Information provided:

*** Block opens ***

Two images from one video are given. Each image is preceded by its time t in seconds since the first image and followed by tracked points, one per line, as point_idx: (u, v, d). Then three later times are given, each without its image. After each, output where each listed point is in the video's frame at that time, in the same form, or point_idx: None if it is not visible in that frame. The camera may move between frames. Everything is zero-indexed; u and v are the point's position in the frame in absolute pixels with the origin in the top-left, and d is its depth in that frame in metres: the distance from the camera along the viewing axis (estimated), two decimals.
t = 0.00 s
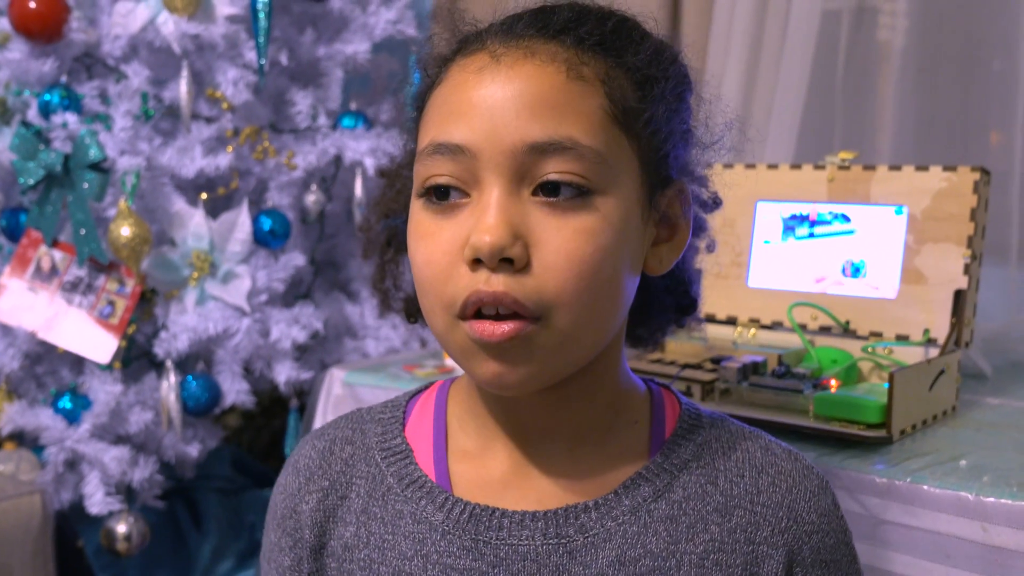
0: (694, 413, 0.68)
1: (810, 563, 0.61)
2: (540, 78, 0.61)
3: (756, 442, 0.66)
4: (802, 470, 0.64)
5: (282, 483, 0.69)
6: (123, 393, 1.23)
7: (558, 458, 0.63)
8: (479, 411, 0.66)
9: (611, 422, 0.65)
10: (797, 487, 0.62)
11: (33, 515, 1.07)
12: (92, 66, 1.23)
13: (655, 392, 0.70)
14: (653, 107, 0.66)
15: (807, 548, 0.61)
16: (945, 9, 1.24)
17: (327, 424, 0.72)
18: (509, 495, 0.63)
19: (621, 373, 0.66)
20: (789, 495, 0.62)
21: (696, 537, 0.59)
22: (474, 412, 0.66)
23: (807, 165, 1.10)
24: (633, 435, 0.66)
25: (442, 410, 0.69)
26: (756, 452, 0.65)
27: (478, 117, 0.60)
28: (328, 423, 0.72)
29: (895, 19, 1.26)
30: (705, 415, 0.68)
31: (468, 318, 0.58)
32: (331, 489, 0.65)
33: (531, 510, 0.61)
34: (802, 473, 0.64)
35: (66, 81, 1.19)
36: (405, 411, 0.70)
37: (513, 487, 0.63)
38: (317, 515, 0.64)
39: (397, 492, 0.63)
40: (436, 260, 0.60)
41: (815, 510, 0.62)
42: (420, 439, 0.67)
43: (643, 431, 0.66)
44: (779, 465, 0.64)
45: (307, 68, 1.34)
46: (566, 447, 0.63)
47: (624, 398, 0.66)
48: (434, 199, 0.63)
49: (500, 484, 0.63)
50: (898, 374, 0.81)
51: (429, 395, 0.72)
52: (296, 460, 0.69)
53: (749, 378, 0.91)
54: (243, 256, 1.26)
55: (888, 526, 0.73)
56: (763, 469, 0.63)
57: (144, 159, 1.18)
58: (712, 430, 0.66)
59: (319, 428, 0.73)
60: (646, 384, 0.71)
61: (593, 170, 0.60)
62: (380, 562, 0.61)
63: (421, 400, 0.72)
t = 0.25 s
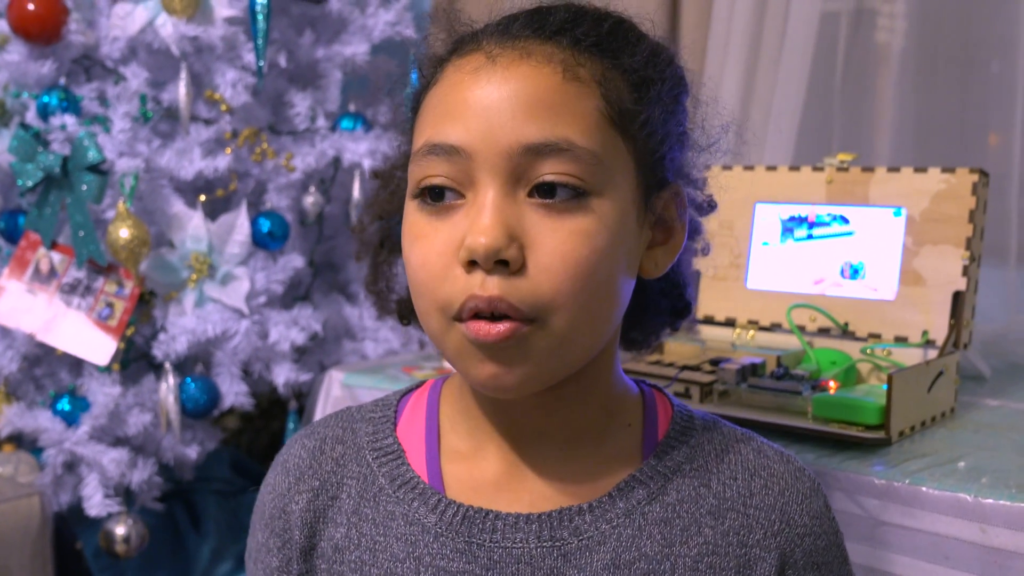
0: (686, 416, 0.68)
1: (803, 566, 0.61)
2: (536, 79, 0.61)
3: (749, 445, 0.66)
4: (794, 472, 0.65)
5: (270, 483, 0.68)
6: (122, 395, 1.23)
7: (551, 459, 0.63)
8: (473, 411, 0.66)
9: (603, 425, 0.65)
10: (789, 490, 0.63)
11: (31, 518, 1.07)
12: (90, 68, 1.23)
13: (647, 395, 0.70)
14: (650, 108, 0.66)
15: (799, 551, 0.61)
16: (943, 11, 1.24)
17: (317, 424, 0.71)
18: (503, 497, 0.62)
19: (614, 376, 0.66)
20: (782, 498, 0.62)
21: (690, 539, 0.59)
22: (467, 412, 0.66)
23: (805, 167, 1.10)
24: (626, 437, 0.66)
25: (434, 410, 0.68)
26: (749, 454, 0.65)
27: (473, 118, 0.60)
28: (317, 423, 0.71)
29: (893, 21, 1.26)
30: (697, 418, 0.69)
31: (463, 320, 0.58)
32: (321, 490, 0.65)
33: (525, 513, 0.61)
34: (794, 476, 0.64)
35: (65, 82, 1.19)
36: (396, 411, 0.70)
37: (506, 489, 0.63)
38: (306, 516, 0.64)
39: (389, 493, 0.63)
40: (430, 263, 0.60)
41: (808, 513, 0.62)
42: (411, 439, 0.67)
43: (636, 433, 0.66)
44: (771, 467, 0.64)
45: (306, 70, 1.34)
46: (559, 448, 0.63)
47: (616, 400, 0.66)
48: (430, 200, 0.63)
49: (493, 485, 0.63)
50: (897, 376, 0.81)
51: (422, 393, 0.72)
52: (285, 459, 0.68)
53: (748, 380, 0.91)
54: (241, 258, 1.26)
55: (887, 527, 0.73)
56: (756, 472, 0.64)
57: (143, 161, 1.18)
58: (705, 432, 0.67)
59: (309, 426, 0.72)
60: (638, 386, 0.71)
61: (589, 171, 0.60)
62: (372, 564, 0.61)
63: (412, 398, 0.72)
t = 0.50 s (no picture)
0: (671, 420, 0.69)
1: (784, 564, 0.63)
2: (560, 70, 0.61)
3: (732, 447, 0.68)
4: (776, 474, 0.66)
5: (256, 489, 0.67)
6: (121, 396, 1.23)
7: (537, 463, 0.63)
8: (458, 413, 0.65)
9: (588, 427, 0.65)
10: (771, 491, 0.64)
11: (31, 520, 1.07)
12: (89, 69, 1.23)
13: (632, 398, 0.70)
14: (664, 114, 0.68)
15: (781, 550, 0.63)
16: (943, 13, 1.24)
17: (303, 429, 0.71)
18: (489, 499, 0.62)
19: (600, 379, 0.66)
20: (765, 499, 0.64)
21: (675, 539, 0.60)
22: (452, 413, 0.66)
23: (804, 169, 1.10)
24: (611, 441, 0.66)
25: (420, 413, 0.68)
26: (732, 456, 0.67)
27: (497, 99, 0.60)
28: (304, 428, 0.71)
29: (892, 22, 1.26)
30: (682, 421, 0.70)
31: (463, 302, 0.57)
32: (308, 494, 0.64)
33: (511, 514, 0.61)
34: (777, 477, 0.66)
35: (64, 84, 1.19)
36: (382, 416, 0.70)
37: (493, 490, 0.63)
38: (293, 521, 0.63)
39: (376, 496, 0.63)
40: (436, 242, 0.59)
41: (790, 513, 0.64)
42: (398, 440, 0.67)
43: (620, 436, 0.67)
44: (754, 469, 0.66)
45: (305, 72, 1.34)
46: (545, 450, 0.63)
47: (604, 403, 0.66)
48: (440, 179, 0.62)
49: (479, 486, 0.63)
50: (896, 377, 0.81)
51: (407, 397, 0.72)
52: (272, 465, 0.68)
53: (747, 382, 0.91)
54: (240, 260, 1.26)
55: (885, 529, 0.73)
56: (739, 473, 0.65)
57: (142, 163, 1.18)
58: (689, 435, 0.68)
59: (294, 433, 0.72)
60: (623, 388, 0.71)
61: (604, 165, 0.60)
62: (358, 567, 0.60)
63: (398, 403, 0.72)
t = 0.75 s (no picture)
0: (665, 425, 0.70)
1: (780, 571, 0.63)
2: (559, 71, 0.62)
3: (727, 453, 0.68)
4: (771, 480, 0.66)
5: (244, 492, 0.67)
6: (120, 398, 1.23)
7: (533, 461, 0.63)
8: (450, 416, 0.65)
9: (584, 431, 0.65)
10: (768, 497, 0.65)
11: (29, 521, 1.07)
12: (88, 71, 1.23)
13: (625, 405, 0.70)
14: (655, 116, 0.70)
15: (776, 556, 0.63)
16: (941, 14, 1.24)
17: (292, 431, 0.71)
18: (484, 504, 0.62)
19: (595, 384, 0.67)
20: (761, 505, 0.64)
21: (671, 545, 0.60)
22: (444, 417, 0.66)
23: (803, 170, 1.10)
24: (604, 444, 0.66)
25: (411, 416, 0.69)
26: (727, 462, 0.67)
27: (497, 99, 0.60)
28: (293, 431, 0.71)
29: (891, 24, 1.26)
30: (675, 427, 0.70)
31: (466, 302, 0.57)
32: (298, 498, 0.64)
33: (506, 519, 0.60)
34: (772, 483, 0.66)
35: (63, 86, 1.19)
36: (372, 419, 0.70)
37: (487, 494, 0.63)
38: (283, 525, 0.63)
39: (368, 501, 0.63)
40: (438, 242, 0.58)
41: (786, 520, 0.64)
42: (388, 445, 0.67)
43: (616, 441, 0.67)
44: (750, 475, 0.66)
45: (304, 73, 1.34)
46: (538, 451, 0.63)
47: (598, 409, 0.67)
48: (439, 179, 0.62)
49: (473, 490, 0.63)
50: (895, 379, 0.81)
51: (398, 400, 0.72)
52: (260, 468, 0.68)
53: (746, 383, 0.91)
54: (239, 261, 1.26)
55: (885, 530, 0.73)
56: (734, 479, 0.65)
57: (141, 164, 1.18)
58: (683, 440, 0.69)
59: (282, 435, 0.72)
60: (617, 395, 0.72)
61: (603, 164, 0.61)
62: (351, 572, 0.60)
63: (388, 405, 0.72)
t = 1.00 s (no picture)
0: (658, 430, 0.70)
1: None
2: (554, 61, 0.63)
3: (721, 460, 0.68)
4: (766, 488, 0.67)
5: (228, 501, 0.66)
6: (118, 400, 1.23)
7: (529, 461, 0.64)
8: (441, 420, 0.66)
9: (579, 431, 0.66)
10: (762, 505, 0.65)
11: (27, 523, 1.07)
12: (88, 73, 1.23)
13: (619, 408, 0.71)
14: (645, 115, 0.71)
15: (771, 564, 0.64)
16: (940, 15, 1.24)
17: (277, 438, 0.70)
18: (475, 510, 0.62)
19: (591, 386, 0.67)
20: (755, 514, 0.64)
21: (665, 554, 0.60)
22: (435, 422, 0.66)
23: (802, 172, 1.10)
24: (599, 449, 0.67)
25: (399, 420, 0.69)
26: (721, 470, 0.67)
27: (494, 83, 0.61)
28: (277, 437, 0.70)
29: (890, 25, 1.27)
30: (669, 432, 0.71)
31: (461, 275, 0.56)
32: (285, 506, 0.64)
33: (497, 527, 0.60)
34: (766, 491, 0.66)
35: (62, 88, 1.19)
36: (359, 424, 0.70)
37: (478, 500, 0.63)
38: (269, 534, 0.63)
39: (356, 508, 0.62)
40: (433, 221, 0.58)
41: (781, 529, 0.65)
42: (376, 452, 0.67)
43: (610, 444, 0.68)
44: (744, 482, 0.66)
45: (303, 75, 1.34)
46: (535, 453, 0.64)
47: (592, 412, 0.67)
48: (435, 164, 0.62)
49: (464, 495, 0.63)
50: (893, 380, 0.81)
51: (385, 404, 0.73)
52: (244, 476, 0.67)
53: (744, 385, 0.91)
54: (239, 263, 1.26)
55: (883, 532, 0.73)
56: (729, 487, 0.66)
57: (140, 166, 1.18)
58: (677, 446, 0.69)
59: (266, 442, 0.71)
60: (611, 399, 0.73)
61: (597, 149, 0.62)
62: None
63: (376, 409, 0.73)
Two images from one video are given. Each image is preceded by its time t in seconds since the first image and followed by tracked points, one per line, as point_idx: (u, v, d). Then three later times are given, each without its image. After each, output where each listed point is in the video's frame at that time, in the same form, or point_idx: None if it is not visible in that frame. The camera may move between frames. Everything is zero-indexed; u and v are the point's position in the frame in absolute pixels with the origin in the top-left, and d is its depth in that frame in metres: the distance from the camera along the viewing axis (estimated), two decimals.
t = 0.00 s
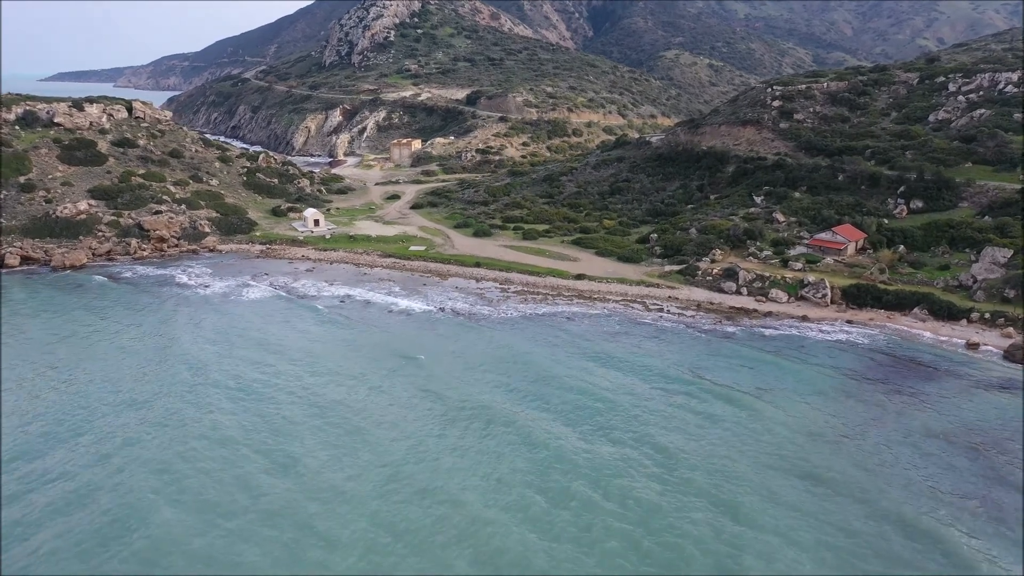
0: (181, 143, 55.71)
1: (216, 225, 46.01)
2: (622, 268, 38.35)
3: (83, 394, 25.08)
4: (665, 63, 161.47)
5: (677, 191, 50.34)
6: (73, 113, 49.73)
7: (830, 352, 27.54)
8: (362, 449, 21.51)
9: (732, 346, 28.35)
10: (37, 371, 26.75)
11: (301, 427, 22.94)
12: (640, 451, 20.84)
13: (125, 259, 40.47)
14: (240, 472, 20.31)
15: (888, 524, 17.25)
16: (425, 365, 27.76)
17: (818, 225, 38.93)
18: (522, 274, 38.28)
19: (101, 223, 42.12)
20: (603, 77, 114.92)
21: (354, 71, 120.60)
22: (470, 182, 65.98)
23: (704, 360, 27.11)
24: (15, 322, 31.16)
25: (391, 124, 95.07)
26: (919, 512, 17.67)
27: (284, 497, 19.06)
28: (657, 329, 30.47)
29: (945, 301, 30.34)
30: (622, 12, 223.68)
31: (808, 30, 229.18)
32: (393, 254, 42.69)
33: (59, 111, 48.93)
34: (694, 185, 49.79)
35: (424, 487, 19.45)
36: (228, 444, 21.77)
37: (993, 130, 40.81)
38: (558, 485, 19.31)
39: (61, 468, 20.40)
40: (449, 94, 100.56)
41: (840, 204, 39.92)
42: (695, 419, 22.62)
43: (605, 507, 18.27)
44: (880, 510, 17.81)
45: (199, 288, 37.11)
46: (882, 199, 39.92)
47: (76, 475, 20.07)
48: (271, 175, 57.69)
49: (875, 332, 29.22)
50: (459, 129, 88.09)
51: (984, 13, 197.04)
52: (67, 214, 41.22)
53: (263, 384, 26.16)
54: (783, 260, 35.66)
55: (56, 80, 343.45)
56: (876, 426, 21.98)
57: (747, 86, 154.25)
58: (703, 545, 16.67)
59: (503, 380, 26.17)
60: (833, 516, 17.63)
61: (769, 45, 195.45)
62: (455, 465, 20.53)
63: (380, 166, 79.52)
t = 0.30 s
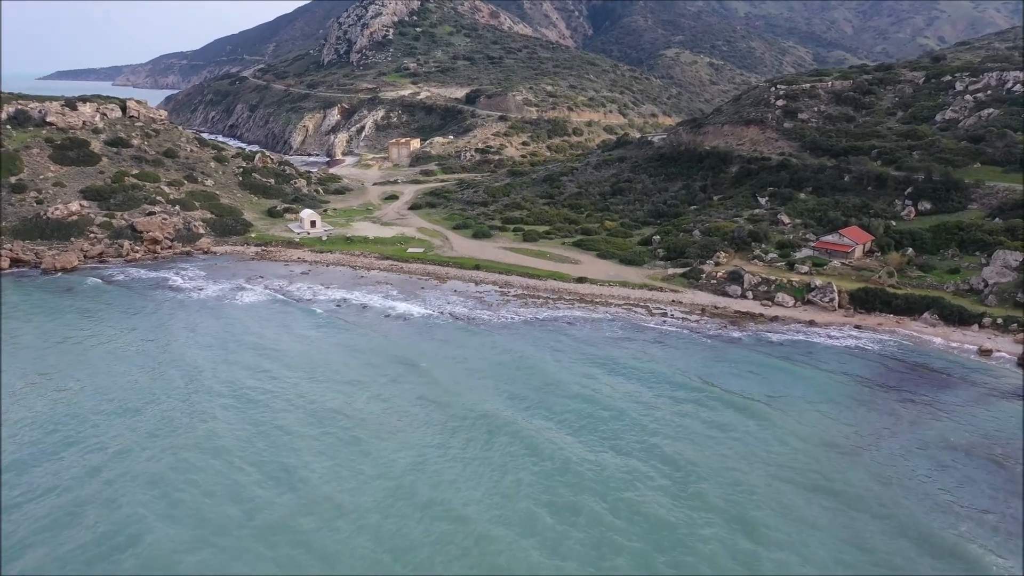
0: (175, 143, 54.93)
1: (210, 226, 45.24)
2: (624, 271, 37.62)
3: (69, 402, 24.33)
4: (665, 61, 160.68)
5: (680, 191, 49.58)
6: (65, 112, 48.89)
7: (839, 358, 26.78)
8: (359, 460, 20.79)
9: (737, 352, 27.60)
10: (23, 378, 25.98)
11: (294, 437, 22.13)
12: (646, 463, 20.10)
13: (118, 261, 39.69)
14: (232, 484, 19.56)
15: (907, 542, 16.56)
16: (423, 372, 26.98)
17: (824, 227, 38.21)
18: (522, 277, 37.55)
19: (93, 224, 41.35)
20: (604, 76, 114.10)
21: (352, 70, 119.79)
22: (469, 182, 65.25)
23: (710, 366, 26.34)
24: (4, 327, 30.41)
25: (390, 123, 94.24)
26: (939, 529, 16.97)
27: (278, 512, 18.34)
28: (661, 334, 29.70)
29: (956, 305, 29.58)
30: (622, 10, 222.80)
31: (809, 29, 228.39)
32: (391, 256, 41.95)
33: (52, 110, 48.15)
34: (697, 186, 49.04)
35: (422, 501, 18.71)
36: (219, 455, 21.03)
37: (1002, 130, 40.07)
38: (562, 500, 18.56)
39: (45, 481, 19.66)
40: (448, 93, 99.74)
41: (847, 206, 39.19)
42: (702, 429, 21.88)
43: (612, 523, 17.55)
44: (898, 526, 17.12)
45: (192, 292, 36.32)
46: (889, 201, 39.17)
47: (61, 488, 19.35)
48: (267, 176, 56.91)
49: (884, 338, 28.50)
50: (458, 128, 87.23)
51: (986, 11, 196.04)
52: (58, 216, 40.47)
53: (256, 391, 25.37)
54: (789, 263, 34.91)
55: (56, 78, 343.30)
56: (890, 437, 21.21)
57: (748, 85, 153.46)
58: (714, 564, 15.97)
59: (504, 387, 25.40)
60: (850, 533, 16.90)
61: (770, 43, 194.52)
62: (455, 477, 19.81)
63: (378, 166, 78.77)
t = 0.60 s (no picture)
0: (170, 143, 54.15)
1: (205, 227, 44.46)
2: (626, 274, 36.88)
3: (56, 411, 23.54)
4: (665, 60, 159.80)
5: (682, 192, 48.83)
6: (57, 112, 48.09)
7: (850, 365, 26.02)
8: (355, 473, 20.05)
9: (745, 359, 26.84)
10: (10, 386, 25.21)
11: (288, 448, 21.37)
12: (654, 477, 19.36)
13: (110, 264, 38.88)
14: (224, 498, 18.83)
15: (928, 561, 15.86)
16: (421, 379, 26.21)
17: (831, 229, 37.46)
18: (522, 280, 36.82)
19: (85, 225, 40.55)
20: (604, 75, 113.31)
21: (351, 69, 118.92)
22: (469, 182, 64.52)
23: (716, 374, 25.58)
24: None
25: (388, 122, 93.37)
26: (961, 547, 16.24)
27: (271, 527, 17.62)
28: (665, 340, 28.95)
29: (968, 310, 28.85)
30: (623, 8, 221.84)
31: (810, 28, 227.53)
32: (388, 258, 41.20)
33: (44, 109, 47.35)
34: (700, 187, 48.29)
35: (422, 516, 17.97)
36: (210, 467, 20.28)
37: (1012, 130, 39.30)
38: (567, 516, 17.83)
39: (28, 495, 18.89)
40: (447, 92, 98.90)
41: (854, 208, 38.45)
42: (710, 440, 21.13)
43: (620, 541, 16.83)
44: (920, 544, 16.38)
45: (185, 295, 35.52)
46: (897, 202, 38.42)
47: (46, 503, 18.60)
48: (264, 176, 56.12)
49: (895, 344, 27.77)
50: (457, 128, 86.37)
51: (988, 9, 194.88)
52: (49, 217, 39.64)
53: (249, 399, 24.60)
54: (795, 266, 34.14)
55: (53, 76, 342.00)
56: (906, 448, 20.47)
57: (748, 83, 152.57)
58: None
59: (504, 395, 24.63)
60: (868, 552, 16.16)
61: (770, 42, 193.64)
62: (456, 491, 19.05)
63: (377, 165, 77.99)
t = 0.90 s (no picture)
0: (165, 143, 53.34)
1: (199, 230, 43.66)
2: (629, 278, 36.09)
3: (40, 421, 22.71)
4: (665, 59, 158.91)
5: (686, 193, 48.05)
6: (50, 112, 47.27)
7: (862, 373, 25.22)
8: (352, 487, 19.26)
9: (753, 366, 26.05)
10: None
11: (282, 460, 20.57)
12: (663, 492, 18.58)
13: (101, 267, 38.05)
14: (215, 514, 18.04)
15: None
16: (419, 387, 25.40)
17: (838, 232, 36.68)
18: (523, 284, 36.04)
19: (76, 228, 39.72)
20: (605, 74, 112.44)
21: (350, 68, 118.05)
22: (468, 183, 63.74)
23: (724, 382, 24.78)
24: None
25: (387, 121, 92.49)
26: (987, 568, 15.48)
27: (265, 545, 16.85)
28: (671, 347, 28.13)
29: (982, 316, 28.09)
30: (623, 7, 220.88)
31: (810, 27, 226.63)
32: (386, 261, 40.43)
33: (36, 109, 46.53)
34: (703, 188, 47.51)
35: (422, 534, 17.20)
36: (200, 482, 19.45)
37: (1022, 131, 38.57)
38: (573, 534, 17.06)
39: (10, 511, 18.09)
40: (446, 91, 98.07)
41: (861, 210, 37.70)
42: (720, 452, 20.34)
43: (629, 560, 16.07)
44: (945, 563, 15.65)
45: (177, 299, 34.70)
46: (906, 204, 37.65)
47: (28, 520, 17.79)
48: (260, 176, 55.32)
49: (908, 352, 26.99)
50: (456, 127, 85.54)
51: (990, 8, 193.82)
52: (39, 219, 38.80)
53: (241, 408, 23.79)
54: (802, 270, 33.36)
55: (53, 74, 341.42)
56: (924, 462, 19.68)
57: (749, 82, 151.67)
58: None
59: (505, 405, 23.83)
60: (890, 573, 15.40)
61: (771, 41, 192.69)
62: (457, 506, 18.28)
63: (375, 166, 77.19)
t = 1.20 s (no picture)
0: (160, 143, 52.60)
1: (193, 232, 42.92)
2: (632, 282, 35.34)
3: (24, 431, 21.95)
4: (666, 58, 158.06)
5: (689, 195, 47.31)
6: (42, 111, 46.55)
7: (874, 382, 24.46)
8: (348, 502, 18.51)
9: (761, 374, 25.30)
10: None
11: (275, 473, 19.83)
12: (672, 507, 17.84)
13: (93, 270, 37.27)
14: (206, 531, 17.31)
15: None
16: (417, 396, 24.64)
17: (846, 234, 35.94)
18: (524, 289, 35.29)
19: (68, 230, 38.95)
20: (605, 73, 111.62)
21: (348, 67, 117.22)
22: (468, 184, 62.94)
23: (732, 391, 24.03)
24: None
25: (386, 121, 91.68)
26: None
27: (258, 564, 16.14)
28: (676, 354, 27.38)
29: (996, 322, 27.34)
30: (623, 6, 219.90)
31: (811, 26, 225.80)
32: (384, 264, 39.68)
33: (28, 108, 45.81)
34: (707, 189, 46.76)
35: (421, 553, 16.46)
36: (190, 496, 18.70)
37: None
38: (579, 552, 16.34)
39: None
40: (445, 91, 97.29)
41: (869, 212, 36.94)
42: (730, 465, 19.59)
43: None
44: None
45: (170, 304, 33.93)
46: (914, 206, 36.89)
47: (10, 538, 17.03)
48: (257, 177, 54.55)
49: (920, 359, 26.24)
50: (455, 127, 84.77)
51: (992, 7, 192.84)
52: (30, 221, 38.05)
53: (234, 418, 23.05)
54: (810, 274, 32.61)
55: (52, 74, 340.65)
56: (942, 475, 18.93)
57: (750, 82, 150.84)
58: None
59: (506, 414, 23.06)
60: None
61: (772, 40, 191.77)
62: (457, 523, 17.53)
63: (373, 166, 76.42)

*** Block closes ***

Problem to work on:
Starting at the line above that contains "23: (704, 360, 27.11)", write out each line exactly until the line that contains "45: (199, 288, 37.11)" has been written, and stop there.

Result for this exercise:
23: (704, 360, 27.11)
24: (15, 322, 31.16)
25: (391, 124, 95.07)
26: (919, 512, 17.67)
27: (284, 497, 19.06)
28: (657, 329, 30.47)
29: (945, 301, 30.34)
30: (622, 12, 223.68)
31: (808, 30, 229.18)
32: (393, 254, 42.69)
33: (59, 111, 48.93)
34: (694, 185, 49.79)
35: (424, 487, 19.45)
36: (228, 444, 21.77)
37: (993, 130, 40.81)
38: (558, 485, 19.31)
39: (61, 468, 20.40)
40: (449, 94, 100.56)
41: (840, 204, 39.92)
42: (695, 419, 22.62)
43: (605, 507, 18.27)
44: (880, 510, 17.81)
45: (199, 288, 37.11)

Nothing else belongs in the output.